Born in Sarajevo (Bosnia and Herzegovina) in 1948, Braco Dimitrijević studied at the Academy of Fine Arts in Zagreb before moving to Paris, where he would live and work for much of his career. He was one of the first artists to explore conceptual art in the 1970s, challenging traditional conventions and opening up new horizons of expression.
Around the mid-1970s, the artist experienced his first significant artistic transformation by incorporating original paintings borrowed from museum collections into his installations. Thus came about the project Triptychos Post Historicus, held in museums such as the Tate Gallery in London, the Louvre in Paris and the Solomon R. Guggenheim Museum in New York, to name but a few. In this project, artworks merge and coexist with everyday objects.
One of Braco Dimitrijević’s most famous works is the series entitled This Could be a Place of Historical Importance. In this series, the artist positions commemorative plaques in random places, such as walls or stones, giving them imaginary historical significance. With this gesture, Dimitrijević questions the ephemeral nature of artworks and our perception of history.
A new artistic turning point came in the 1980s, when Dimitrijevic began making installations with wild animals. This project would lead him to stage a major solo exhibition at the Paris Zoo in 1998, where the artist set up installations in the cages of lions, tigers, crocodiles, bison, and camels. The exhibition was to be visited by more than a million people.

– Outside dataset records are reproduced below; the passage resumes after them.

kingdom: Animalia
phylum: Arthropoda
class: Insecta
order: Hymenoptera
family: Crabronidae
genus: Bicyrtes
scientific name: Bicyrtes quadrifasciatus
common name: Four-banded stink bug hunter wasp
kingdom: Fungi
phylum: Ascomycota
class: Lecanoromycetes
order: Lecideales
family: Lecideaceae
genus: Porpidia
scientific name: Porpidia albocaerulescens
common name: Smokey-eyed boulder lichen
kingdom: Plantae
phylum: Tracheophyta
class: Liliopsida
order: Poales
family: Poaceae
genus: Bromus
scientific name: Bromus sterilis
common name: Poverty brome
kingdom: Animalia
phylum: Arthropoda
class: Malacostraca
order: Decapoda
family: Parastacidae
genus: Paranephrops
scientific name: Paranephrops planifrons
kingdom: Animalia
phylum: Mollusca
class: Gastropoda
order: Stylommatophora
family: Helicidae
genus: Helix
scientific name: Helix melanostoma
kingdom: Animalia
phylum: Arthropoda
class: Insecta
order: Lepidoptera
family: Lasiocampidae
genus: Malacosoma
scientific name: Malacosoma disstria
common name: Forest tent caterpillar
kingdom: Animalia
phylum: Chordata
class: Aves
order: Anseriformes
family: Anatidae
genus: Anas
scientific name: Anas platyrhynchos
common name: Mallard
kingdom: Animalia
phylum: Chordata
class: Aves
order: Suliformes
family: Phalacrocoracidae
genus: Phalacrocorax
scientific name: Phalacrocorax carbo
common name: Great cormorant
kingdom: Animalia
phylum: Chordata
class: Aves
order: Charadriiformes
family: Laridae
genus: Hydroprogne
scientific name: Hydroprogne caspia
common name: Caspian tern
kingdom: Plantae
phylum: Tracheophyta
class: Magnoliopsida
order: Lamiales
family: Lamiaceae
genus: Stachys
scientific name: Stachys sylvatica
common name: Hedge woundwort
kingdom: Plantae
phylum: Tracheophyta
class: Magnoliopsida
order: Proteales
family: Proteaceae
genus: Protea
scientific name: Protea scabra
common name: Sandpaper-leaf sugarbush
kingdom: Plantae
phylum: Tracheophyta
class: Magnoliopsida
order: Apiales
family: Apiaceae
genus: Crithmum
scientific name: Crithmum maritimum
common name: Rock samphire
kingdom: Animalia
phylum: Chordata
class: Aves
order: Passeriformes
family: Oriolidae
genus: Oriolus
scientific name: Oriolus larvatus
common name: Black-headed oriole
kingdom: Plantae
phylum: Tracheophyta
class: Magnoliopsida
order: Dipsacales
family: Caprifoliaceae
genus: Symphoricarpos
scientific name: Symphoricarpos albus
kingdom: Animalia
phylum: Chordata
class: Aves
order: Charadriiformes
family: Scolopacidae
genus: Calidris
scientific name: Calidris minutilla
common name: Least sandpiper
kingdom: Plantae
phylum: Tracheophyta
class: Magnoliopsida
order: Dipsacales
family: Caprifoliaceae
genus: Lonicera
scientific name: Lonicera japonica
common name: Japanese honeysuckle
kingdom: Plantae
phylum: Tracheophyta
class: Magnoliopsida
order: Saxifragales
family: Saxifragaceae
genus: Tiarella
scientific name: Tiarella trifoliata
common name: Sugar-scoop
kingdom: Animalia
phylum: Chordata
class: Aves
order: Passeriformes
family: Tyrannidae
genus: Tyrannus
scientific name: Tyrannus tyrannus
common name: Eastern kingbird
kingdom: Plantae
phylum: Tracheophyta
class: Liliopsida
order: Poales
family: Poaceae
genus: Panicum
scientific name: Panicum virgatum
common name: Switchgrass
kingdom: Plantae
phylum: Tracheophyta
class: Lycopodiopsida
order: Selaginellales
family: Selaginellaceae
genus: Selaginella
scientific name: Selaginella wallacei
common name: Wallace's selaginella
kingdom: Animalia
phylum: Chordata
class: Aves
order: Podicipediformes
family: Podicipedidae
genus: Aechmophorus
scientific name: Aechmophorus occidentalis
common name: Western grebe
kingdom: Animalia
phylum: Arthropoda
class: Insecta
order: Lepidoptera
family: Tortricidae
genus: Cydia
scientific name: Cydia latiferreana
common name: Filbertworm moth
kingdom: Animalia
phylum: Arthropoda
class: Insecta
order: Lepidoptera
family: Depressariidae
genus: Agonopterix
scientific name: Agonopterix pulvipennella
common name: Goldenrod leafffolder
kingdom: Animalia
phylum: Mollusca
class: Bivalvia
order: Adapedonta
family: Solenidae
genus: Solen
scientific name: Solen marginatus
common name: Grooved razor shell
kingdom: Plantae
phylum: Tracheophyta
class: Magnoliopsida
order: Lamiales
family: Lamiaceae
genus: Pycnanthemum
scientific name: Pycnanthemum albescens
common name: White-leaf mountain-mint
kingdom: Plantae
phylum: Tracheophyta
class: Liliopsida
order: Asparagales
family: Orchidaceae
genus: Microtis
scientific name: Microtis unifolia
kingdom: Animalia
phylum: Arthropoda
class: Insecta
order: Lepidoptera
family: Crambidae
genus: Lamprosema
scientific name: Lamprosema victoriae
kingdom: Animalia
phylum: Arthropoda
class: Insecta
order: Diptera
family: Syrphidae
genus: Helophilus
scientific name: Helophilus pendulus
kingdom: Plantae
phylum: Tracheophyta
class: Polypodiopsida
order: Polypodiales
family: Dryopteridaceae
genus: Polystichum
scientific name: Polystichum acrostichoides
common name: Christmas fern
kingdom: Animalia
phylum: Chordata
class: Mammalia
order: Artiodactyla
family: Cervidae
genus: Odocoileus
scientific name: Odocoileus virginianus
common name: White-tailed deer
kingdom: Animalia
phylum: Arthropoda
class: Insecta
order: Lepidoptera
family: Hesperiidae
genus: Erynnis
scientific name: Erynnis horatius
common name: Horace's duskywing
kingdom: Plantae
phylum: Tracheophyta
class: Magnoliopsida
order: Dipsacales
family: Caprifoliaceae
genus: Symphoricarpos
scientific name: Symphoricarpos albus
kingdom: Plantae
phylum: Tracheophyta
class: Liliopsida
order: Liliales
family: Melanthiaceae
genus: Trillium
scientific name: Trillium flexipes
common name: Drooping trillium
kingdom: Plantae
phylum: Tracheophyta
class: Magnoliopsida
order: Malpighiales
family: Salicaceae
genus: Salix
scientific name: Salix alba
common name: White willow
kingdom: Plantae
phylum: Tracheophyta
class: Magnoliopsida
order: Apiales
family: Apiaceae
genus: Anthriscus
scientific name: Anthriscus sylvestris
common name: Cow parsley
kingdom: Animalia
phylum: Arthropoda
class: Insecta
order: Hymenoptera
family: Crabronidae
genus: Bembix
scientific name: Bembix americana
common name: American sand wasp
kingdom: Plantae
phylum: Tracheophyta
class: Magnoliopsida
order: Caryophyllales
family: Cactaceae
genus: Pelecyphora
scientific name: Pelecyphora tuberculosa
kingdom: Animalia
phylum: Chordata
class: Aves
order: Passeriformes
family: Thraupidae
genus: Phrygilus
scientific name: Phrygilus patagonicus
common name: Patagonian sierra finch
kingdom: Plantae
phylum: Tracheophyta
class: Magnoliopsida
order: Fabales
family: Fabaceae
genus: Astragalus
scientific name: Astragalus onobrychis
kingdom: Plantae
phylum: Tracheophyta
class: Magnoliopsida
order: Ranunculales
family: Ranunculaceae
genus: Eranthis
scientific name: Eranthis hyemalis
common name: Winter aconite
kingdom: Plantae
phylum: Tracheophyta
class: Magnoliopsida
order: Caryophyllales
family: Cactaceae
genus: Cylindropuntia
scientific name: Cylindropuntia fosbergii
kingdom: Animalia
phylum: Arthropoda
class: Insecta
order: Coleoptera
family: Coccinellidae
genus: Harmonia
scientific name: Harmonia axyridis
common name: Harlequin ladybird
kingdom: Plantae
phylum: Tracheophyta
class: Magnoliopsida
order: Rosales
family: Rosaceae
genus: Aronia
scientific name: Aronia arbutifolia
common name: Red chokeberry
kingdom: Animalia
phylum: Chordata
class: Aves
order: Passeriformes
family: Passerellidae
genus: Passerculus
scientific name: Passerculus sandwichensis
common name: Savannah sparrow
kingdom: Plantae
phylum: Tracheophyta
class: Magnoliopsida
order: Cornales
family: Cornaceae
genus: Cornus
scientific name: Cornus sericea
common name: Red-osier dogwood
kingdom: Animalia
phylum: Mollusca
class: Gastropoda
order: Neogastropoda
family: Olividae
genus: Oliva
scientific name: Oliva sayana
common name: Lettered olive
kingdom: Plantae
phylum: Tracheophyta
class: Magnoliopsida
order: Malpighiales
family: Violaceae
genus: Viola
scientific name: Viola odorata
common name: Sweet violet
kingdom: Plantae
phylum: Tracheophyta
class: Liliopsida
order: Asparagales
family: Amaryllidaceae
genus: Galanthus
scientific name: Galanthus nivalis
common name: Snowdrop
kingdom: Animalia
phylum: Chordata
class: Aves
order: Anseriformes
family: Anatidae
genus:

Braco Dimitrijević has made a major mark in the field of contemporary art. His work is distinguished by the use of profound concepts and ideas, often exploring themes such as identity, history, and the relationship between the individual and society. More specifically, Braco Dimitrijević’s works are characterized by strong conceptual engagement. The artist explores themes such as identity, memory, history, and the relationship between the individual and the collective. He often uses iconic images and symbols to communicate his messages, referencing works of art, historical figures, and cultural archetypes. His work invites viewers to reflect on their own position in the historical and social context.
Braco Dimitrijević was one of the first artists to explore public art. His works often extend beyond traditional art gallery spaces and engage the public in urban contexts. For example, in the series Casual Passer-by I Met At…, the artist presents portraits of ordinary people on billboards, challenging the distinction between the anonymous individual and the subject of artworks.
In addition to numerous solo exhibitions at the institutional level, Braco Dimitrijević took part in Documenta 5 and 6 (1972 and 1977) and the Venice Biennale (1990 and 1992). His works are held in some of the world’s most prestigious collections, including those of the Tate Galleries (London), Centre Pompidou (Paris) and in the Terrae Motus collection at the Reggia di Caserta.
M77 Gallery had the honor of hosting Travelling to Post History: a solo exhibition by the artist curated by Danilo Eccher. For the occasion, the artist created two new works designed almost to desecrate the very idea of artwork and the very concept of the artist.